Three env knobs (all optional, all default to sensible production values):
| Variable | Default | Effect |
|---|---|---|
CERTMATE_SLOW_REQUEST_LOGGING
| true
| Master switch. Set to false/0/no/off to disable.
|
CERTMATE_SLOW_REQUEST_THRESHOLD_SECONDS
| 30.0
| Request duration above which we start logging. |
CERTMATE_SLOW_REQUEST_SCAN_SECONDS
| 10.0
| How often the watchdog scans for in-flight slow requests. |
CERTMATE_SLOW_REQUEST_REPEAT_SECONDS
| matches threshold | Minimum gap between repeated "still running" logs for the same request. |
Output goes to a dedicated request-watchdog logger so it doesn't pollute the main log stream.
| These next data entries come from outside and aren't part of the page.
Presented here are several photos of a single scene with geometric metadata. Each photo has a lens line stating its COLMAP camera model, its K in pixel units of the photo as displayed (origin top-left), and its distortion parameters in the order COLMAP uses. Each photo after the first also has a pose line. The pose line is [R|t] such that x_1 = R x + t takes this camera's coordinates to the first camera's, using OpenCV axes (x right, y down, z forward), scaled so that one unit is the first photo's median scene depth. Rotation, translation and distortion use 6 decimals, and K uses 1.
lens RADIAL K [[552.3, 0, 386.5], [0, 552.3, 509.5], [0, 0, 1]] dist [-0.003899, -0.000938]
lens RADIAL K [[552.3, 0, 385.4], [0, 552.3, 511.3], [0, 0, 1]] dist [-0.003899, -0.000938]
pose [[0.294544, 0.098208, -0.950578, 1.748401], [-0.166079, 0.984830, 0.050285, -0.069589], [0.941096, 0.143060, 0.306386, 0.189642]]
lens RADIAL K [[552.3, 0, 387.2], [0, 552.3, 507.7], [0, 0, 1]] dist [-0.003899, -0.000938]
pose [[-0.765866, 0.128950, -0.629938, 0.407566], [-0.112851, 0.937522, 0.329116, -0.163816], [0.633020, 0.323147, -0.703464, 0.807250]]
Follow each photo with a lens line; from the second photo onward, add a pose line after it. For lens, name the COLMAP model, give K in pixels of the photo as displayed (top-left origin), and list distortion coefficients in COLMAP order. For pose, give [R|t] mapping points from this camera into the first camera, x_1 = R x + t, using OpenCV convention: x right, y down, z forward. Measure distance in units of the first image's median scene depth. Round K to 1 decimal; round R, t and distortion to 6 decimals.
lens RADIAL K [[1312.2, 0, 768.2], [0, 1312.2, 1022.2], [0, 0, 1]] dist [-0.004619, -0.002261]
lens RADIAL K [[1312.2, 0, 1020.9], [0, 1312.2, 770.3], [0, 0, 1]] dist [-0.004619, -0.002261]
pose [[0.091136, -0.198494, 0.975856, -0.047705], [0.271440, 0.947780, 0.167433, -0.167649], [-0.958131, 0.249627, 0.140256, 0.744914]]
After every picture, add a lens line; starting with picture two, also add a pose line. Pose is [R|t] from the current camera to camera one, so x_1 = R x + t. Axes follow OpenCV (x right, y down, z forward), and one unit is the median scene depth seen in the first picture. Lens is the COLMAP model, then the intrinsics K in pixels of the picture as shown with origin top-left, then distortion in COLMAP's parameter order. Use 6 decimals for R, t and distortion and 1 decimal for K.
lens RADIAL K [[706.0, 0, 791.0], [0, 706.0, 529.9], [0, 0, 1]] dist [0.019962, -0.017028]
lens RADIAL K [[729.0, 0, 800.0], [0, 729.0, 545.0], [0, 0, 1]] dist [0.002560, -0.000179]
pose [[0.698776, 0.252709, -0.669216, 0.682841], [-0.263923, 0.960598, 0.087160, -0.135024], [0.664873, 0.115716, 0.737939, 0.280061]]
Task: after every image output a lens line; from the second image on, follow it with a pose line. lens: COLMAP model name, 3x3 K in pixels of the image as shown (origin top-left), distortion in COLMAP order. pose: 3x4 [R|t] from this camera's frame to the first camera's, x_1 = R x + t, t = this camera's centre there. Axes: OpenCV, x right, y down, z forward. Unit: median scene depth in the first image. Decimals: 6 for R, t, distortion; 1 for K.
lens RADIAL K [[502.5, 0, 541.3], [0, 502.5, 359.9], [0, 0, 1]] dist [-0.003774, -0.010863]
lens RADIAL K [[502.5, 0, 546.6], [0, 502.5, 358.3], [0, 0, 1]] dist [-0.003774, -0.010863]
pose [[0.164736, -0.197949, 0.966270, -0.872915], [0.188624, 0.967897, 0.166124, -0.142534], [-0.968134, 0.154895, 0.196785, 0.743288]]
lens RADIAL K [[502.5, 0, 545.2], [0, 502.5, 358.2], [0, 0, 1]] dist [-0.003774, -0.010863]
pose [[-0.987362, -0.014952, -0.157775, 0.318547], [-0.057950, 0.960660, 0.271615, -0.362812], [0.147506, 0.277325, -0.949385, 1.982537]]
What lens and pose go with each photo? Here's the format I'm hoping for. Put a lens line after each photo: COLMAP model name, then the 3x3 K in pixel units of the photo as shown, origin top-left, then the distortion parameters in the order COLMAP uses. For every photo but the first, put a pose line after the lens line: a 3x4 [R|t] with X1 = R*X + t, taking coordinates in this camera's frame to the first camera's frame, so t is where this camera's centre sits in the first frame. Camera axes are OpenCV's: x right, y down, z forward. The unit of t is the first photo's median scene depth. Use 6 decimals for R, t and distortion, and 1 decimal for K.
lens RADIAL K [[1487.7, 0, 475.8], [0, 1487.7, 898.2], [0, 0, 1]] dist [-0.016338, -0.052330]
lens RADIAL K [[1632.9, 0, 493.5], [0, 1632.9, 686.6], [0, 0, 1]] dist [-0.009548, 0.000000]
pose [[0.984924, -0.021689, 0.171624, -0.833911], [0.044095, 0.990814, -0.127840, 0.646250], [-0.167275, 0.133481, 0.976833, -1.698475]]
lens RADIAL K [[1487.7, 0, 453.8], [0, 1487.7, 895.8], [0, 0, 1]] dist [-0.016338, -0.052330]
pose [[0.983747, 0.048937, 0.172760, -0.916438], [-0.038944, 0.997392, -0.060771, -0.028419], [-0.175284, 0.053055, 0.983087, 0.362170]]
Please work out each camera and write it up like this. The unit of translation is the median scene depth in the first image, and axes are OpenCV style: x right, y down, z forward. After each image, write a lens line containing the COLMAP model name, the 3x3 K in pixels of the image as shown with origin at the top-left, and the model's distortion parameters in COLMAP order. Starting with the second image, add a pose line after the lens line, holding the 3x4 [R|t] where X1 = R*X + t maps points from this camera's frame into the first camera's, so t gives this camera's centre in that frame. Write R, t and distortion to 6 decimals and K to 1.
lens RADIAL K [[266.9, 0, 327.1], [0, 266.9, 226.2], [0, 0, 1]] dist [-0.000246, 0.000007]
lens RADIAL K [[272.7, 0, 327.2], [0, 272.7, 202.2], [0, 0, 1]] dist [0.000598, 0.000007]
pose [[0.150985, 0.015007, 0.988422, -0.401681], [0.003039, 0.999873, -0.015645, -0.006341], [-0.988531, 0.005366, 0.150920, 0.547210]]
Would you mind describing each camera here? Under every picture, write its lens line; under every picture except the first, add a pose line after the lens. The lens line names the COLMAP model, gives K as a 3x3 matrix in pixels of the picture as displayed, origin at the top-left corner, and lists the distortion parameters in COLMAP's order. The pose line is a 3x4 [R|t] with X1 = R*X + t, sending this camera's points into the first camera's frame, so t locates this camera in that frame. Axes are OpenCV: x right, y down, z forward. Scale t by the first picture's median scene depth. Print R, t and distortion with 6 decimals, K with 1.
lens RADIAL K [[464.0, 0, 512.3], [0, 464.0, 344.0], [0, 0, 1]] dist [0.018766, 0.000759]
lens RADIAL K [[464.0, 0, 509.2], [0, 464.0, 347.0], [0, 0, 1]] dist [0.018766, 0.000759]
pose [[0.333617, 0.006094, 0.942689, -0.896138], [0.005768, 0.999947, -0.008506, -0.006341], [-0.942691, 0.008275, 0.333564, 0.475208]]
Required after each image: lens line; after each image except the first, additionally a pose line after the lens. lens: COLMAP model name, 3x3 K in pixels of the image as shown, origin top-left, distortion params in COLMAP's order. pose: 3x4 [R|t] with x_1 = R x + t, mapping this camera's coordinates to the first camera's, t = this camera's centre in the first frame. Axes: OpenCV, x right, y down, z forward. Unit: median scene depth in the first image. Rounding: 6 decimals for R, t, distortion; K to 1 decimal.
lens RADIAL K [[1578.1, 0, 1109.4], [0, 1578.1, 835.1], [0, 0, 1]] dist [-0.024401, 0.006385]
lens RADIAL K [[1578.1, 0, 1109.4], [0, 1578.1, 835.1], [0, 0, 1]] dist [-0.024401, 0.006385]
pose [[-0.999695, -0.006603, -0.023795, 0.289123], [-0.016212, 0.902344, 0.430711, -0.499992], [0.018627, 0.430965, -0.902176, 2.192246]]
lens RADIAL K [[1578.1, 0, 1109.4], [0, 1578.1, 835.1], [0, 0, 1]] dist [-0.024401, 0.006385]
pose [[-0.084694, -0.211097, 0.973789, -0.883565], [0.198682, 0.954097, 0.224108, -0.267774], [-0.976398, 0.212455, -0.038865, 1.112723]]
The watchdog thread is a daemon, dies with the process, and its stop_event is stored on the app container for future shutdown plumbing.
Tests
tests/test_audit.py::test_get_recent_entries_uses_tail_and_preserves_order— 2000 entries, asks for last 3, verifies order.tests/test_factory_logging.py::test_env_float_falls_back_on_invalid_value— bad env value gracefully falls back to default.tests/test_factory_logging.py::test_format_thread_stack_returns_current_thread_stack— sanity check on the helper.
The watchdog thread itself is not tested end-to-end (would require timing-coupled Flask integration plumbing), but the helpers it depends on are covered and the rest is standard Flask before/after_request glue.
Notes
- No application behavior change. The watchdog only logs; it does not abort, cancel, or modify requests in any way.
- Compatible with v2.4.12: the new audit-log read path is downstream of v2.4.12's audit writes; the line format is unchanged.